L’histoire se construit par blocs, passant de fragments de la vie de l’un à ceux de l’autre, en entrelacs nécessitant quelques fois de revenir sur ses pas pour mieux se remémorer certains détails ou simplement qui est qui. Ces chapitres narratifs, s’imbriquant petit à petit pour former une image plus complète, sont quelques fois interrompus par d’autres plus caléidoscopiques, reliant personnes, lieux et temps par le biais de thèmes annoncés (« demeures », « spectacles des rues », « corps », « morts naturelles et morts violentes », « autres départs ») qui donnent d’autres détails étoffant l’histoire et le charactère de chaque personnage. Cela demande de bien s’accrocher au départ lorsque tous les personnages ne sont pas encore tout à fait familiers et que l’on n’a pas encore dépassé la barrière des noms serbes et croates.

Le jeu, pourtant, en vaut la chandelle. De par leurs faiblesses, leur humanité, les personnages sont attachants, quelques fois irritants, mais défient toute étiquette de bon ou de méchant. C’est certainement un livre qui mérite d’être relu, et j’espère bien aussi mettre la main sur d’autres des œuvres de Tišma.
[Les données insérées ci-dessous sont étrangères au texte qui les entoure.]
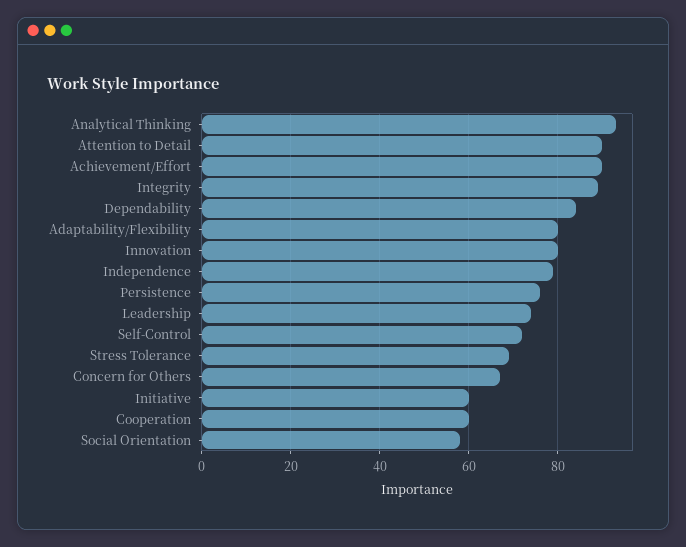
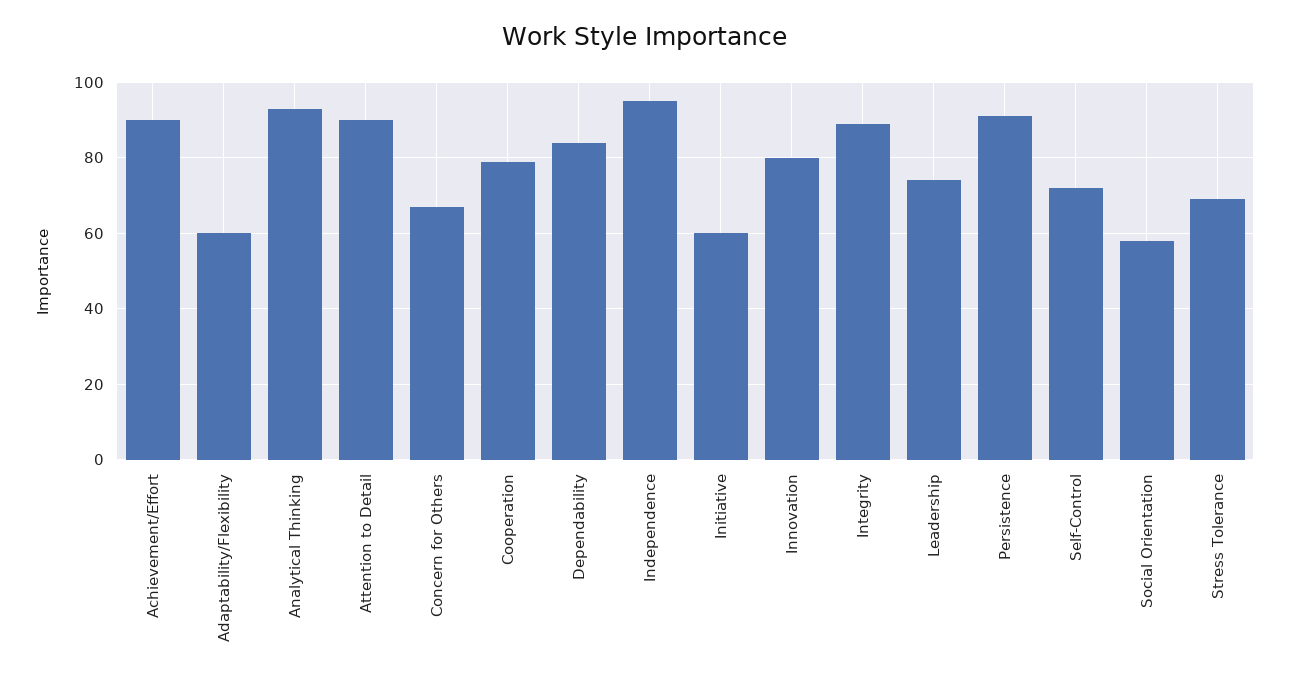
  {
    "Analytical Thinking": 95,
    "Attention to Detail": 90,
    "Achievement/Effort": 90,
    "Integrity": 90,
    "Dependability": 85,
-   "Adaptability/Flexibility": 80,
+   "Adaptability/Flexibility": 60,
    "Innovation": 80,
-   "Independence": 80,
+   "Independence": 95,
-   "Persistence": 75,
+   "Persistence": 90,
    "Leadership": 75,
    "Self-Control": 70,
    "Stress Tolerance": 70,
    "Concern for Others": 65,
    "Initiative": 60,
-   "Cooperation": 60,
+   "Cooperation": 80,
    "Social Orientation": 60
  }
Alexandre Tišma, lui même un représentant de la diversité ethnique des Balkans, naît en 1924 en Voïvodine d’une mère juive hongroise et d’un père serbe de Croatie. Échappant aux rafles anti-juives et anti-serbes de Novi Sad de 1942, il poursuit ses études universitaires à Budapest et à Belgrade avant de poursuivre une carrière de journaliste et traducteur. En 1993, face à la montée du nationalisme sous Milosevic, il s’exile en France où il restera jusqu’en 2000. Il meurt en 2003, laissant un nombre d’oeuvres telles que L’école d’impiété, La jeune fille brune, Le livre de Blam ou encore Croyances et Méfiances.

 

Alexandre Tišma, L’usage de l’homme (Upotreba Čoveka, 1985), trad. du serbo-croate par Madeleine Stevanov. Éditions 10/18, 1993.

Avec L’usage de l’homme, j’espère inaugurer une catégorie serbe dans l’édition 2012 du tour d’horizon européen « Voisins Voisines » chez Anne.